“NeuRD: Neural Replicator Dynamics”, Daniel Hennes, Dustin Morrill, Shayegan Omidshafiei, Remi Munos, Julien Perolat, Marc Lanctot, Audrunas Gruslys, Jean-Baptiste Lespiau, Paavo Parmas, Edgar Duenez-Guzman, Karl Tuyls2019-06-01 (; similar)⁠:

Policy gradient and actor-critic algorithms form the basis of many commonly used training techniques in deep reinforcement learning. Using these algorithms in multiagent environments poses problems such as non-stationarity and instability.

In this paper, we first demonstrate that standard softmax-based policy gradient can be prone to poor performance in the presence of even the most benign non-stationarity. By contrast, it is known that the replicator dynamics, a well-studied model from evolutionary game theory, eliminates dominated strategies and exhibits convergence of the time-averaged trajectories to interior Nash equilibria in zero-sum games. Thus, using the replicator dynamics as a foundation, we derive an elegant one-line change to policy gradient methods that simply bypasses the gradient step through the softmax, yielding a new algorithm titled Neural Replicator Dynamics (NeuRD). NeuRD reduces to the exponential weights/Hedge algorithm in the single-state all-actions case.
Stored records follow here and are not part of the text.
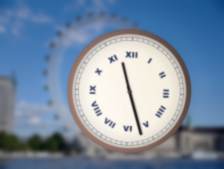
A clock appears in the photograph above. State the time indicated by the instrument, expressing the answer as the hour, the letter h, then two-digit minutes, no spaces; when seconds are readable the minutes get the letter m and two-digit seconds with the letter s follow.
11h27
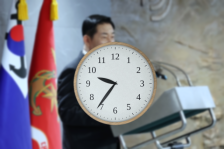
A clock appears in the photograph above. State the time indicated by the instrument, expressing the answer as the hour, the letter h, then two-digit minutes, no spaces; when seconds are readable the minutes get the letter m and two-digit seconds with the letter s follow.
9h36
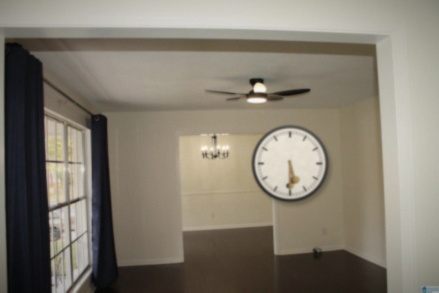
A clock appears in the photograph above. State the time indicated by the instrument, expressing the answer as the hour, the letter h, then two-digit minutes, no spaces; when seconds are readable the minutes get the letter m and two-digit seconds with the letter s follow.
5h30
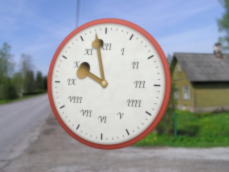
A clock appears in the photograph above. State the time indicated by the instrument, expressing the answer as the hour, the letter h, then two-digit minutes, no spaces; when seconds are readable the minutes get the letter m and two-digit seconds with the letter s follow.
9h58
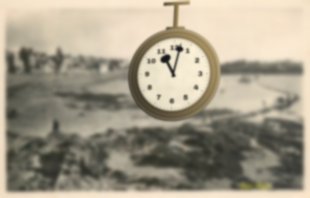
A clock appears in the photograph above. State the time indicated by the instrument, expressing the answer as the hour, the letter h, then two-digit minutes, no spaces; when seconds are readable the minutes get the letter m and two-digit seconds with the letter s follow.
11h02
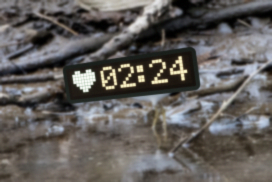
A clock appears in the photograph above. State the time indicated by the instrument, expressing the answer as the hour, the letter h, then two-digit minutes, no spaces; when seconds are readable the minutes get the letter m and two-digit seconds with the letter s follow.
2h24
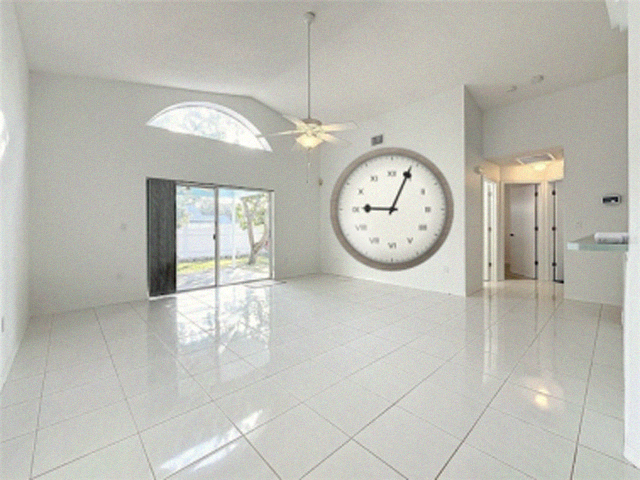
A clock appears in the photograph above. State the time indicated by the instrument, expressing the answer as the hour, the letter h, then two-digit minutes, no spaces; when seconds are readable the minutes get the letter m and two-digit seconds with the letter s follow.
9h04
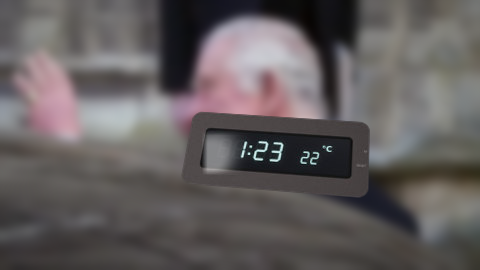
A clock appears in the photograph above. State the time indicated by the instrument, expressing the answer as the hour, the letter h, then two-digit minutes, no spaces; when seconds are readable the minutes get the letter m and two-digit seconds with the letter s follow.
1h23
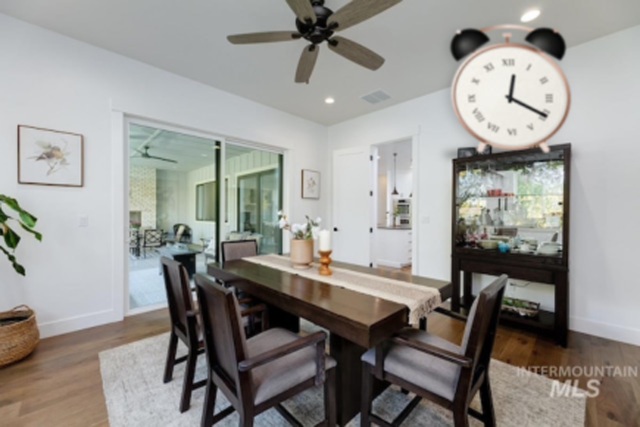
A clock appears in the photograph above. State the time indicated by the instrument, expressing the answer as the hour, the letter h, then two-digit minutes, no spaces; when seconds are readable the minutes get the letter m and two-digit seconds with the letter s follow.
12h20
Additionally, NeuRD has formal equivalence to softmax counterfactual regret minimization, which guarantees convergence in the sequential tabular case. Importantly, our algorithm provides a straightforward way of extending the replicator dynamics to the function approximation setting.

Empirical results show that NeuRD quickly adapts to non-stationarities, outperforming policy gradient in both tabular and function approximation settings, when evaluated on the standard imperfect information benchmarks of Kuhn Poker, Leduc Poker, and Goofspiel.